A great filter may be the best explanation of our apparent solitude but, as has often been said, when drawing conclusions about the probability of ‘intelligent’ life, we should not forget that when it comes to hard data we have a sample size of one. All we can say for sure is that we exist and that we are intelligent beings for at least some of the time – or at least that we have good grounds for believing ourselves so to be; the possibility that we are simulations inside some great machine cannot be ruled out completely.
In a half-joke, the cosmologist Stephen Hawking calls humans a ‘chemical scum’, so tiny and insignificant are we in the vastness of space. The physicist Paul Davies disagrees: ‘It’s very easy to denigrate human beings because we’ve made a mess of the planet and we do silly things, but. . .we have the spark of rationality and the ability to decode nature that makes us very special.’ Similarly, the physicist David Deutsch says, ‘We are a chemical scum that is different’ – notably our ability, through science, to understand and explain the cosmos as it really is.
For as long as we have been human we have looked in wonder at the stars.
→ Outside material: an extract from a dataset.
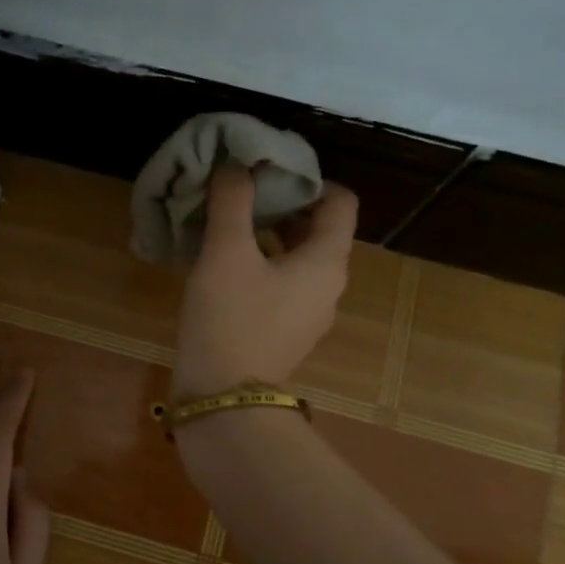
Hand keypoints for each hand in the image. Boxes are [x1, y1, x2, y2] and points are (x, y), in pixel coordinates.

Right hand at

But for almost all that time we have had no idea what they really were. Only in the early twentieth century, following the discovery of radioactivity, did scientists begin to understand what actually makes them shine, and to develop a robust explanation of star formation, duration and dissolution.
Today we even understand quasars, the most distant and powerful phenomena in the known universe. But, according to Deutsch, even more remarkable than the quasar itself is:
the capacity of one physical system, the [human] brain, to contain an accurate working model of the other, the quasar. And not just a superficial image of it – though it contains that as well – but an explanatory model, embodying the same mathematical relationships and the same causal structure. That is knowledge! And if that wasn’t amazing enough the faithfulness with which the one structure resembles the other is increasing with time. That is the growth of knowledge.
In contrast to the vast majority of places in the universe, which are dark and cold, we live in a place that is saturated with information and energy. This has made possible creatures such as ourselves with the capacity to already ‘be’ everywhere in the universe through the use of reason and imagination in a way that nothing else we know of can be. Our ability to understand the cosmos – which is likely only to increase for as long as intelligent life continues – even has the potential to influence events at the cosmic scale.
Such grand claims and cosmic dreams may seem to be remote from our ordinary concerns in a crowded, hungry and rapidly changing world. But, Deutsch insists, they are of paramount importance. We may, for example, be able to intervene in the processes of a main sequence star such as the Sun in order to prolong conditions suitable for life in the solar system. This depends ‘on what people do: what decisions they make, what problems they solve, and on how they behave towards their children’.
Philosophers from Plato to Spinoza and Hegel have argued that those who act freely in accordance with what is revealed by reason will be loving towards others. History is a sometimes harsher master than philosophy. Science and reason have often been harnessed by political and religious systems to hugely destructive ends. The discovery of radioactivity led to the creation of nuclear weapons as well as insight into the nature of a star.
The tiny Waterbear can endure almost unbelievably harsh conditions and return to life as if nothing had happened. Further study of its remarkable abilities may lead to specific lessons in how to enhance human physical resilience in the face of challenges coming our way. We do not know whether collapse and catastrophe or something generally much more positive will result from our activities in the twenty-first century. But perhaps we can take this little bear as a talisman: a real-world, microscopic version of the ancient Egyptian scarab, representing endurance, regeneration and hope.